▶ [Description of the task]:
Below are the entries to work from; restate word for word the portion that opens with the line containing "staining of endometroid" and closes with the line containing "is an immunohistochemistry", keeping both.

[Source data]
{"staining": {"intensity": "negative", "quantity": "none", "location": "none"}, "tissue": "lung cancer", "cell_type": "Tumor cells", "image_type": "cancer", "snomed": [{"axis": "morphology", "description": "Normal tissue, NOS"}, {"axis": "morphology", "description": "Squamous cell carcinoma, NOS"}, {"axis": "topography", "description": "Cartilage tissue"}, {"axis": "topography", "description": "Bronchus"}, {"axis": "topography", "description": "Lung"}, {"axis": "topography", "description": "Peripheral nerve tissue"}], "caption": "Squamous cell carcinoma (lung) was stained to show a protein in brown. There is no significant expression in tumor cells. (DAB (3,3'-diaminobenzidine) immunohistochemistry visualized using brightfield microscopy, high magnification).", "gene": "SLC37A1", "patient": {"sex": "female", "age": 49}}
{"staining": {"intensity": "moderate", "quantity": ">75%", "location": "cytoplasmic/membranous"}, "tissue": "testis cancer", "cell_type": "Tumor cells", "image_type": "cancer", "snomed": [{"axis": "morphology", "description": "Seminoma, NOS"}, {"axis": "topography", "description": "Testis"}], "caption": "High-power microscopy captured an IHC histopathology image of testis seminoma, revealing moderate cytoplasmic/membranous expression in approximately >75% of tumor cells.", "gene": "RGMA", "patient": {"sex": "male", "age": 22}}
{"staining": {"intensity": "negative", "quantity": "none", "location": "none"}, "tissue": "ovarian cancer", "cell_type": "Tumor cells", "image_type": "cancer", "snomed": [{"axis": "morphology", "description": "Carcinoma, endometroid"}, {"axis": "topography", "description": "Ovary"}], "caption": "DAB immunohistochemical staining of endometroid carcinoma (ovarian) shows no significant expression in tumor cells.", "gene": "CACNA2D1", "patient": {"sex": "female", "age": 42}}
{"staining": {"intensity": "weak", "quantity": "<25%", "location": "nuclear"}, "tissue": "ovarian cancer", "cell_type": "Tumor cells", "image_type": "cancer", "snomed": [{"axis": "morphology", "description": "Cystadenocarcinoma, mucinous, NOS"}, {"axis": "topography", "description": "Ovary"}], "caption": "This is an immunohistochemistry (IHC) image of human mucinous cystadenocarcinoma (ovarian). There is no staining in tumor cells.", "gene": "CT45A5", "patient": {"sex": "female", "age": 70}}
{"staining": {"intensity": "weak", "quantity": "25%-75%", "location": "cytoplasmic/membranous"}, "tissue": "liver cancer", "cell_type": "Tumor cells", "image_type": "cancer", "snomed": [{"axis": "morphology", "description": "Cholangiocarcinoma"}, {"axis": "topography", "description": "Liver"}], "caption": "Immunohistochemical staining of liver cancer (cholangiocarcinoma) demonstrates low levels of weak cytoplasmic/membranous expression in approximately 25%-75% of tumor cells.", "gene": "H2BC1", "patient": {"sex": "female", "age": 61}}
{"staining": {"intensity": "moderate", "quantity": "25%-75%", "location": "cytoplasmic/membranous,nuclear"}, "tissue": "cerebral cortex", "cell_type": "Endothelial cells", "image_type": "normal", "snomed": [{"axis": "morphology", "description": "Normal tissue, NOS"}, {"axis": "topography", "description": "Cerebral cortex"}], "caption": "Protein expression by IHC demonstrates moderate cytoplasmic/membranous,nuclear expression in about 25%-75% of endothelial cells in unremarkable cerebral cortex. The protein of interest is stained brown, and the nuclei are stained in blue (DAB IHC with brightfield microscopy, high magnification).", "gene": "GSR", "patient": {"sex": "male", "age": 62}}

▶ [Problem solution]:
{"staining": {"intensity": "negative", "quantity": "none", "location": "none"}, "tissue": "ovarian cancer", "cell_type": "Tumor cells", "image_type": "cancer", "snomed": [{"axis": "morphology", "description": "Carcinoma, endometroid"}, {"axis": "topography", "description": "Ovary"}], "caption": "DAB immunohistochemical staining of endometroid carcinoma (ovarian) shows no significant expression in tumor cells.", "gene": "CACNA2D1", "patient": {"sex": "female", "age": 42}}
{"staining": {"intensity": "weak", "quantity": "<25%", "location": "nuclear"}, "tissue": "ovarian cancer", "cell_type": "Tumor cells", "image_type": "cancer", "snomed": [{"axis": "morphology", "description": "Cystadenocarcinoma, mucinous, NOS"}, {"axis": "topography", "description": "Ovary"}], "caption": "This is an immunohistochemistry (IHC) image of human mucinous cystadenocarcinoma (ovarian). There is no staining in tumor cells.", "gene": "CT45A5", "patient": {"sex": "female", "age": 70}}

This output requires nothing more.